• About this exercise
Format the data below as a JSON list of strings, with one string per line and no blank lines. Leave the pictures out of the answer.

• Information provided
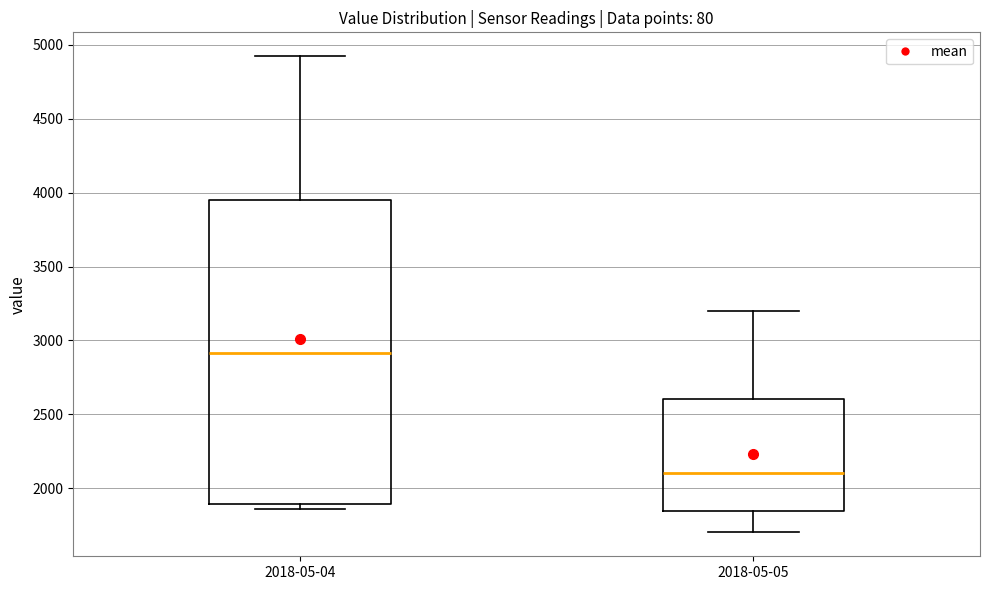

Which box's median line is the lowest?

2018-05-05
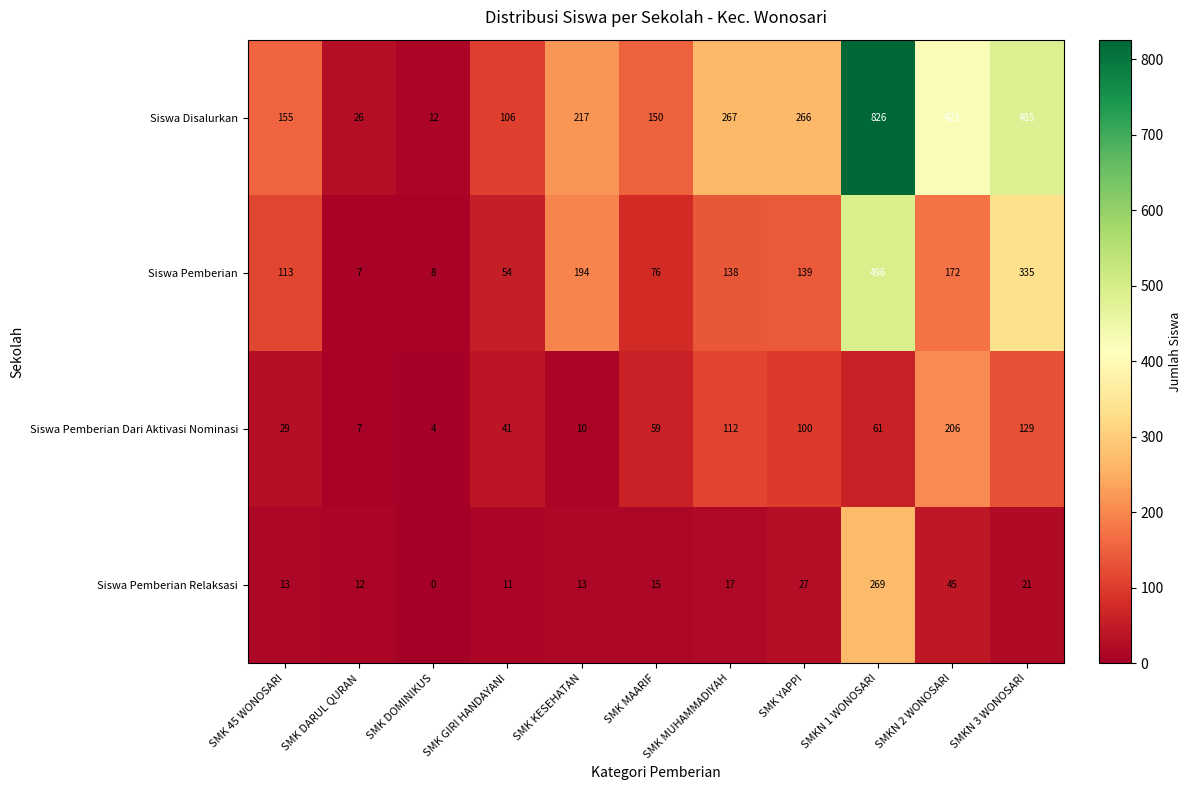

Which category has the highest value across all series?

SMKN 1 WONOSARI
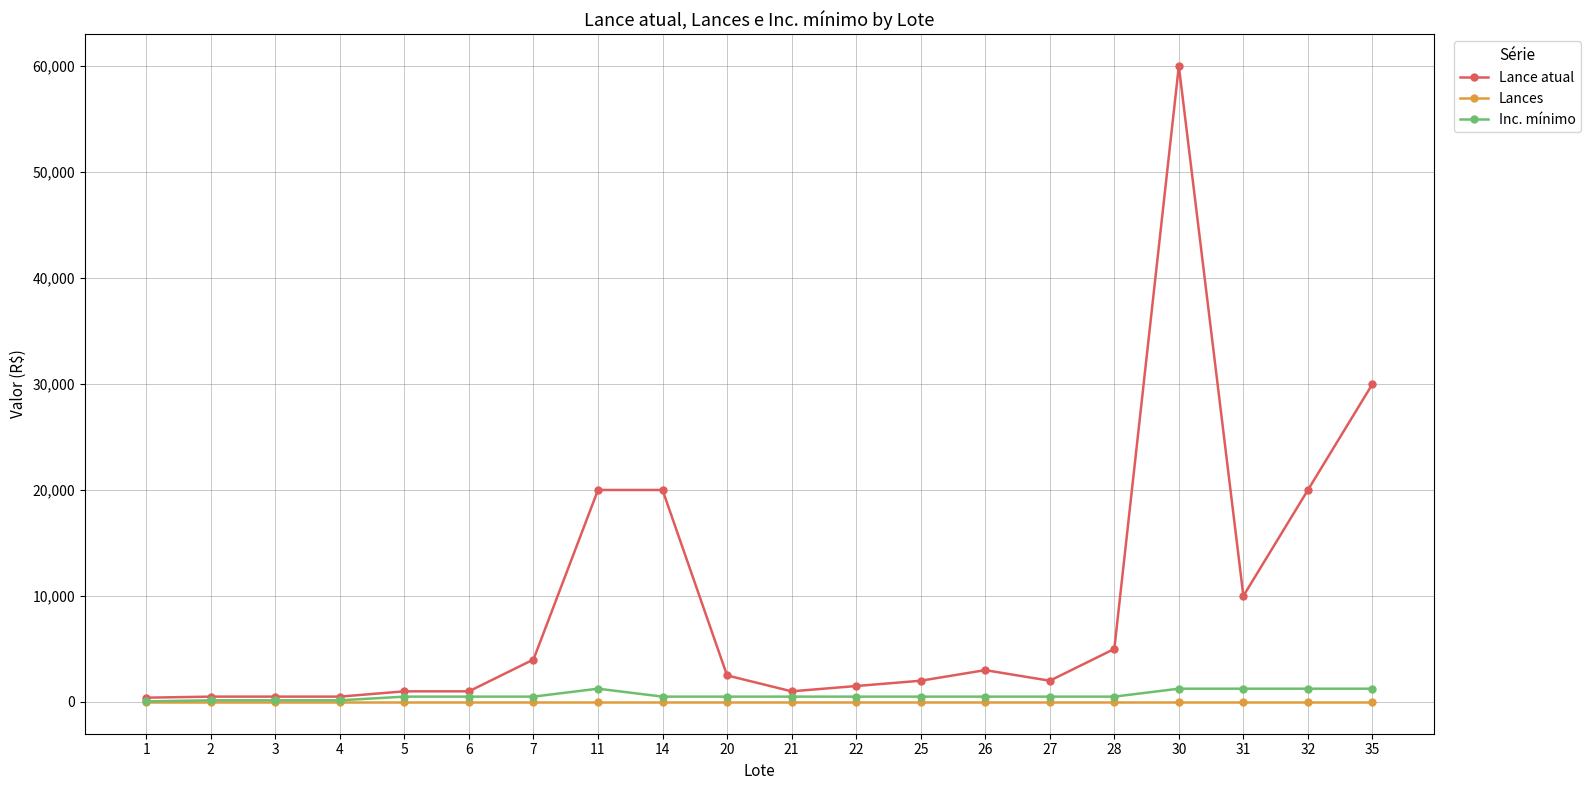

How many categories are shown in the chart?

20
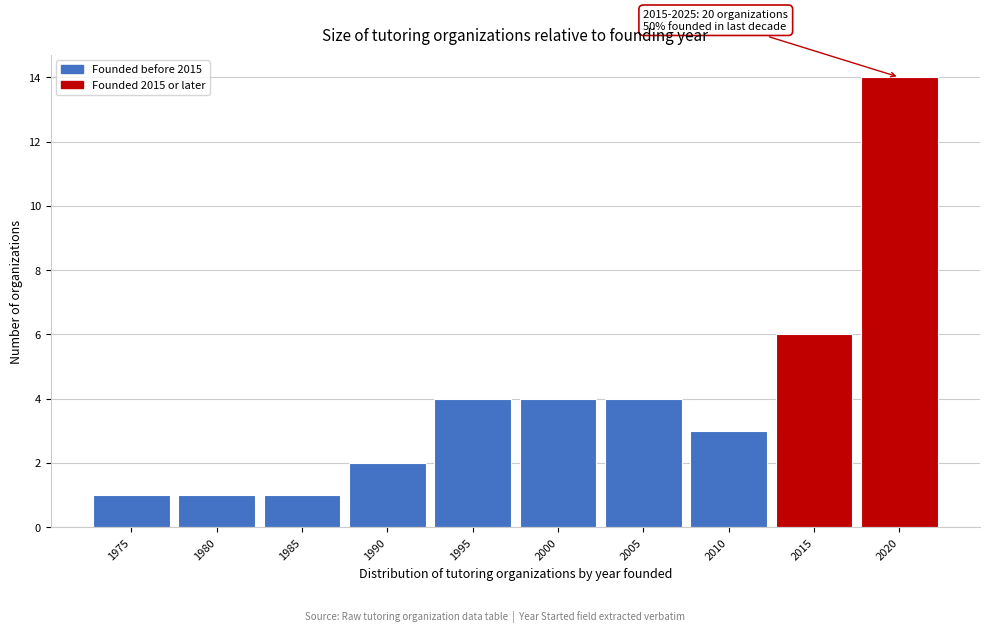

Reading left to right, list all the values displayed in this chart.

1	1	1	2	4	4	4	3	6	14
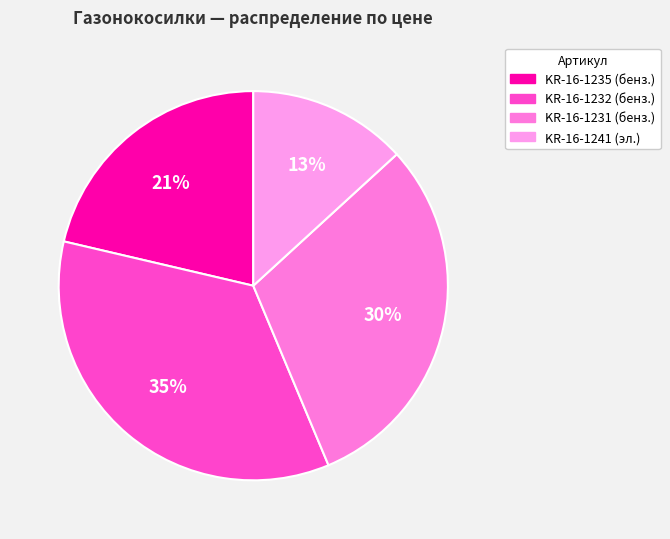

How many slices are in this pie chart?

4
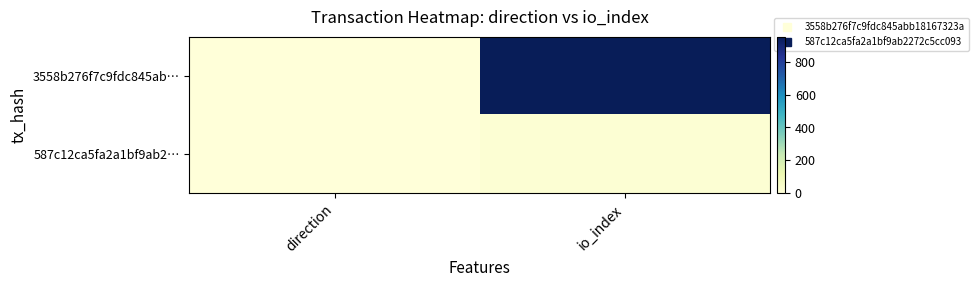

Reading right to left, extract all data points from this chart.

3558b276f7c9fdc845ab…: io_index=951	direction=-1
587c12ca5fa2a1bf9ab2…: io_index=14	direction=1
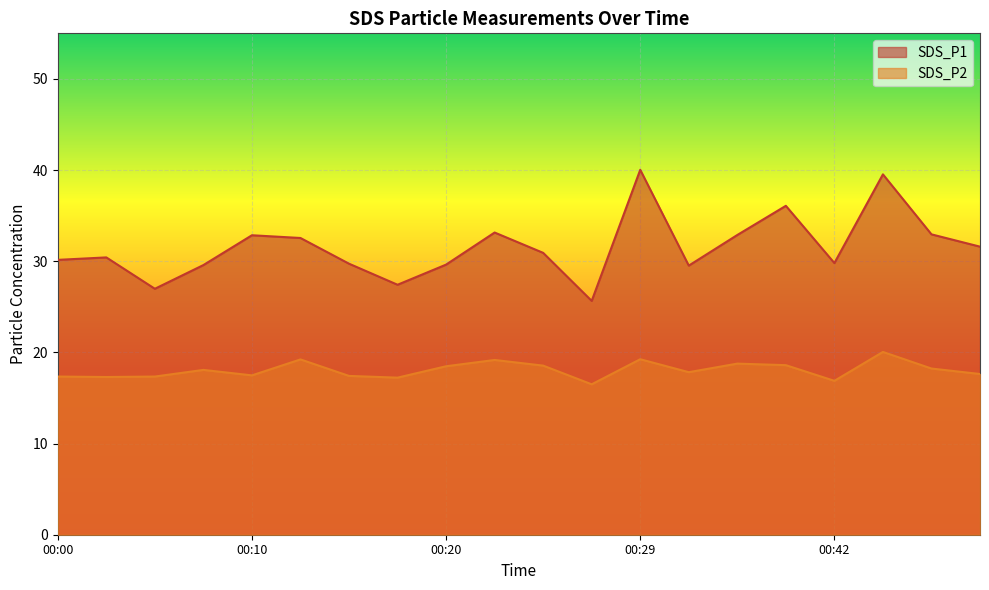

The value of SDS_P1 at 00:44 is 66.4. True or false?

False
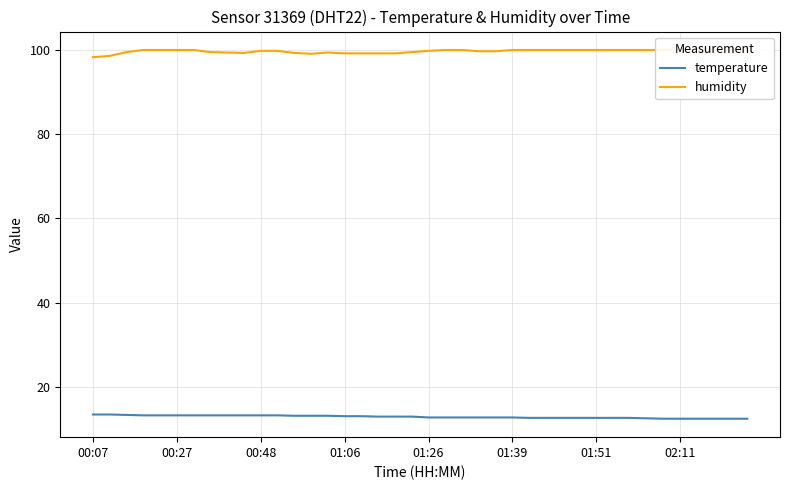

True or false: temperature has a value of 19.6 at 01:51.

False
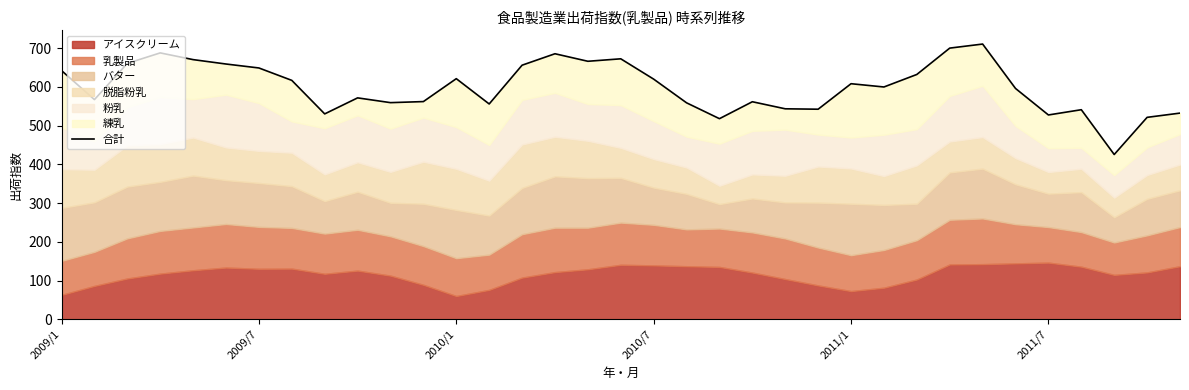

True or false: the data shows 915.9 at 25.

False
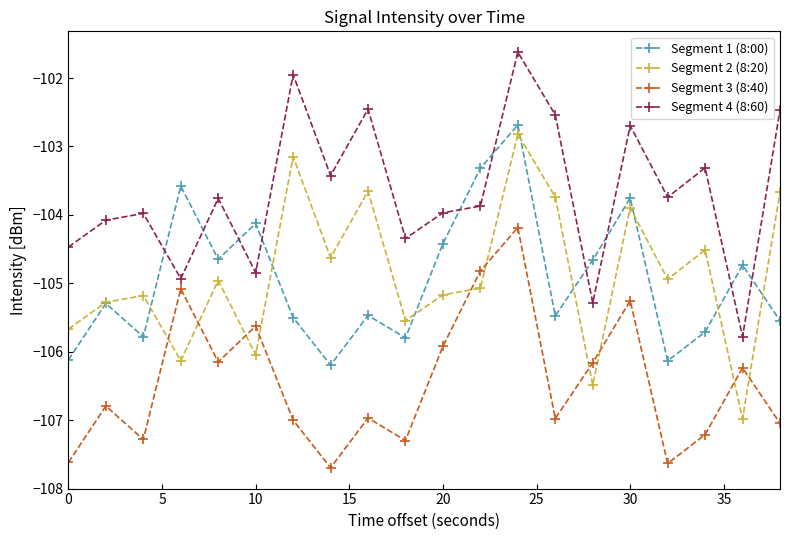

True or false: Segment 3 (8:40) and Segment 1 (8:00) cross at least once.

False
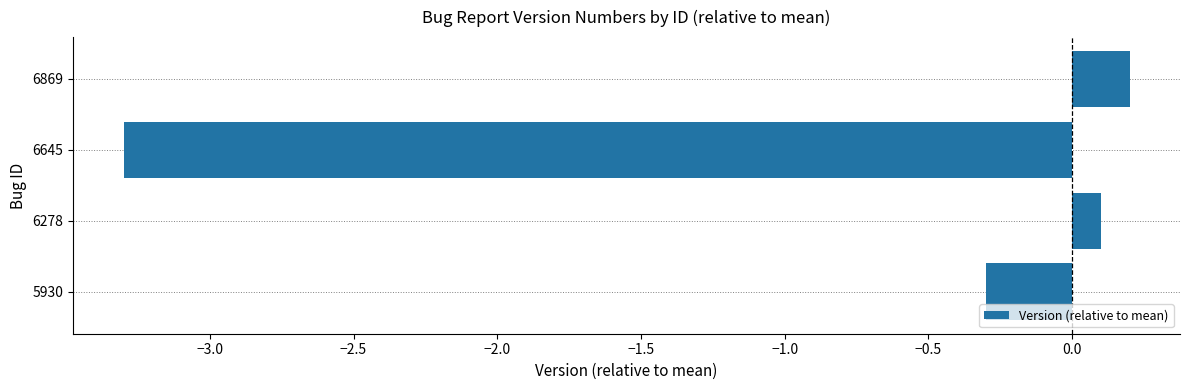

Are the bars grouped side by side (vs. stacked)?

No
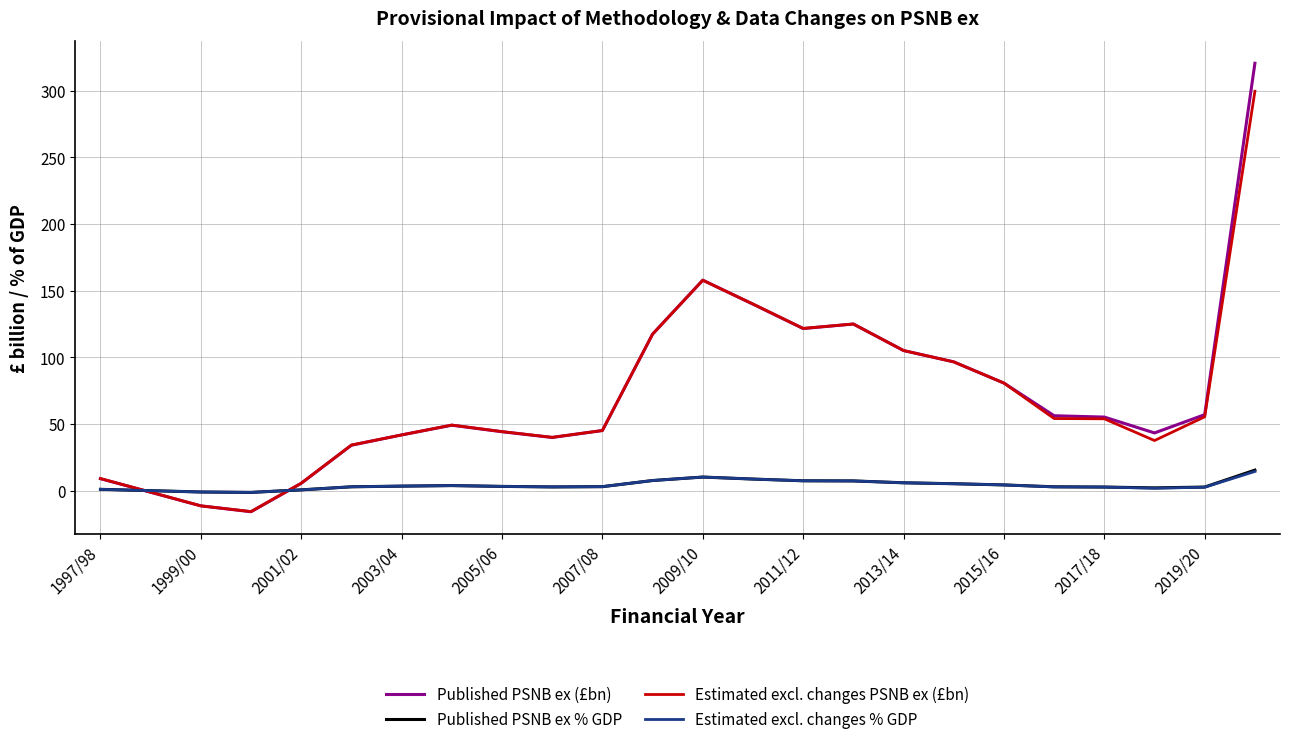

What are all the series names shown in the legend?

Published PSNB ex (£bn), Published PSNB ex % GDP, Estimated excl. changes PSNB ex (£bn), Estimated excl. changes % GDP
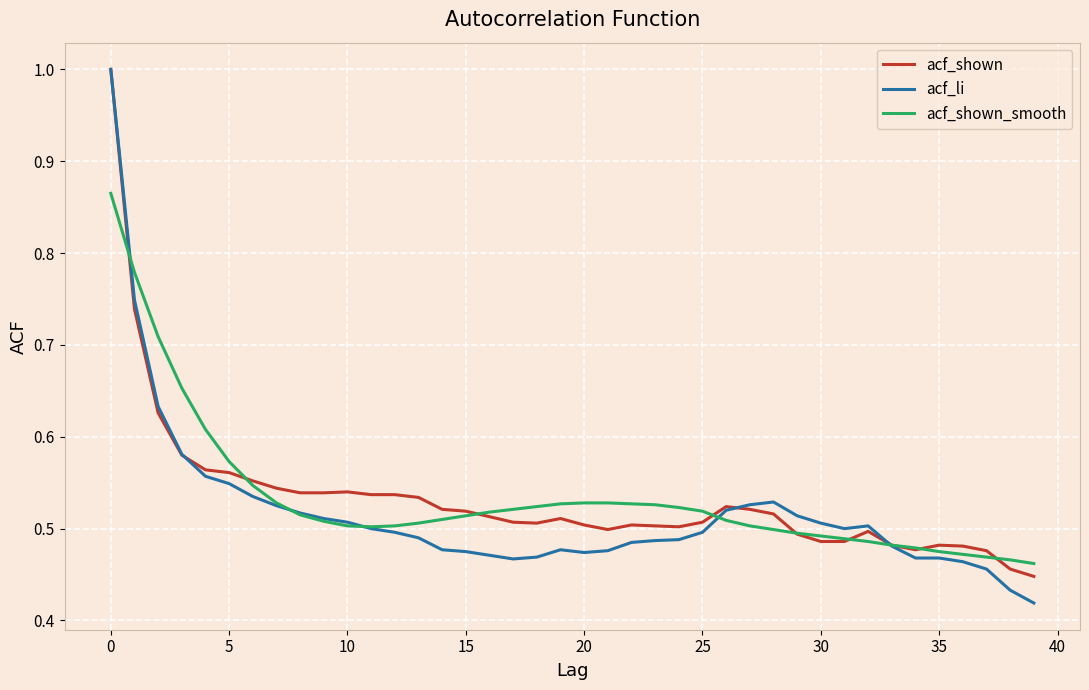

In acf_li, how many points are higher than both neighbors (excluding endpoints)?

3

• Answer to the problem
[
  "Which box's median line is the lowest?",
  "2018-05-05",
  "Which category has the highest value across all series?",
  "SMKN 1 WONOSARI",
  "How many categories are shown in the chart?",
  "20",
  "Reading left to right, list all the values displayed in this chart.",
  "1\t1\t1\t2\t4\t4\t4\t3\t6\t14",
  "How many slices are in this pie chart?",
  "4",
  "Reading right to left, extract all data points from this chart.",
  "3558b276f7c9fdc845ab…: io_index=951\tdirection=-1",
  "587c12ca5fa2a1bf9ab2…: io_index=14\tdirection=1",
  "The value of SDS_P1 at 00:44 is 66.4. True or false?",
  "False",
  "True or false: temperature has a value of 19.6 at 01:51.",
  "False",
  "True or false: the data shows 915.9 at 25.",
  "False",
  "True or false: Segment 3 (8:40) and Segment 1 (8:00) cross at least once.",
  "False",
  "Are the bars grouped side by side (vs. stacked)?",
  "No",
  "What are all the series names shown in the legend?",
  "Published PSNB ex (£bn), Published PSNB ex % GDP, Estimated excl. changes PSNB ex (£bn), Estimated excl. changes % GDP",
  "In acf_li, how many points are higher than both neighbors (excluding endpoints)?",
  "3"
]